↓

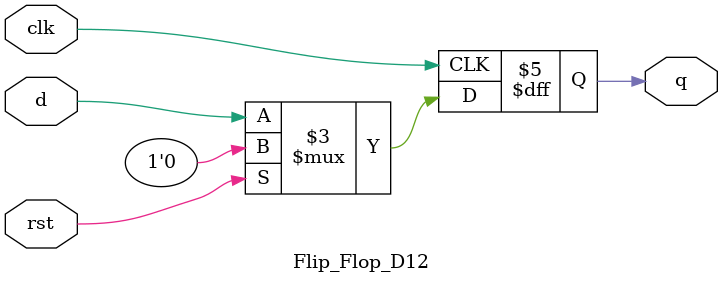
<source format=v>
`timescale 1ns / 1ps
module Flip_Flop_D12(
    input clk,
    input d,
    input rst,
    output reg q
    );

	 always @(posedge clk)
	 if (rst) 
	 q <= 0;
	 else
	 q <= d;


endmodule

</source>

↑
↓

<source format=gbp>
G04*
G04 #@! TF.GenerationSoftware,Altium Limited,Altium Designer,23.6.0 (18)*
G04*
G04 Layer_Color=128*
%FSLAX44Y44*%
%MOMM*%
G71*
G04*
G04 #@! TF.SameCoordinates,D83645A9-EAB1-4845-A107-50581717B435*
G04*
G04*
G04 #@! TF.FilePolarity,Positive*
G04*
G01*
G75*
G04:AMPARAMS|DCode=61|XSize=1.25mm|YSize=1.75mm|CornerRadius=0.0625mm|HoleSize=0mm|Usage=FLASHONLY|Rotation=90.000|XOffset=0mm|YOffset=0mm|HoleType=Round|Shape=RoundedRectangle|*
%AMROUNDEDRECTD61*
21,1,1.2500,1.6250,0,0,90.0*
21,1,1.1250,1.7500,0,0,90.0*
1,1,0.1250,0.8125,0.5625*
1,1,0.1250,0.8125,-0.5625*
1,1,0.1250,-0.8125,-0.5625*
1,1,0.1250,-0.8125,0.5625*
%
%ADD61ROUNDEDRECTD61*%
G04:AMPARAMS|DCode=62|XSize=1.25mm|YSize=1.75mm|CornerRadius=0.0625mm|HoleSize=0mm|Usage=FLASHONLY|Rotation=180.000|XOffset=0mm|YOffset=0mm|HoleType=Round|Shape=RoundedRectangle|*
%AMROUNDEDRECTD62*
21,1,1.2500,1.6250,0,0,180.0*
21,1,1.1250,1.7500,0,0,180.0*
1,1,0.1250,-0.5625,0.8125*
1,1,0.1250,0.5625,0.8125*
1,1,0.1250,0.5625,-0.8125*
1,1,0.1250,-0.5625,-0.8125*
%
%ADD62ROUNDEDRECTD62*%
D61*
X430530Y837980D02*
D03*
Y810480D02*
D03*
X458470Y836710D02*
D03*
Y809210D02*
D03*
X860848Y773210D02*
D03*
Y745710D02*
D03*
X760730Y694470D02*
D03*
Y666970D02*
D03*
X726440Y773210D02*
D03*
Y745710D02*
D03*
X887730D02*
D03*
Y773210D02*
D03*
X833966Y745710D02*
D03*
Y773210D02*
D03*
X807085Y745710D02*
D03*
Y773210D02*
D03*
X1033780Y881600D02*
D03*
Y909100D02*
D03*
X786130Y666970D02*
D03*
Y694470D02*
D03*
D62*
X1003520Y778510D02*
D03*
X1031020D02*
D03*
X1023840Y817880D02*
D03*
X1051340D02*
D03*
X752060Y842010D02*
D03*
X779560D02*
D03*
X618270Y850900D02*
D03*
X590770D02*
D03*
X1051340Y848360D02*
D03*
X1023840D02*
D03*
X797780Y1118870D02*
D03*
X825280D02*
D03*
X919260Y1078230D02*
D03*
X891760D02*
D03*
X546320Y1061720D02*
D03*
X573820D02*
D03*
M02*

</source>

↑

## Try it
For every line of the entries holding the string "source", add one to a tally; give the final figure only.

## Task result
4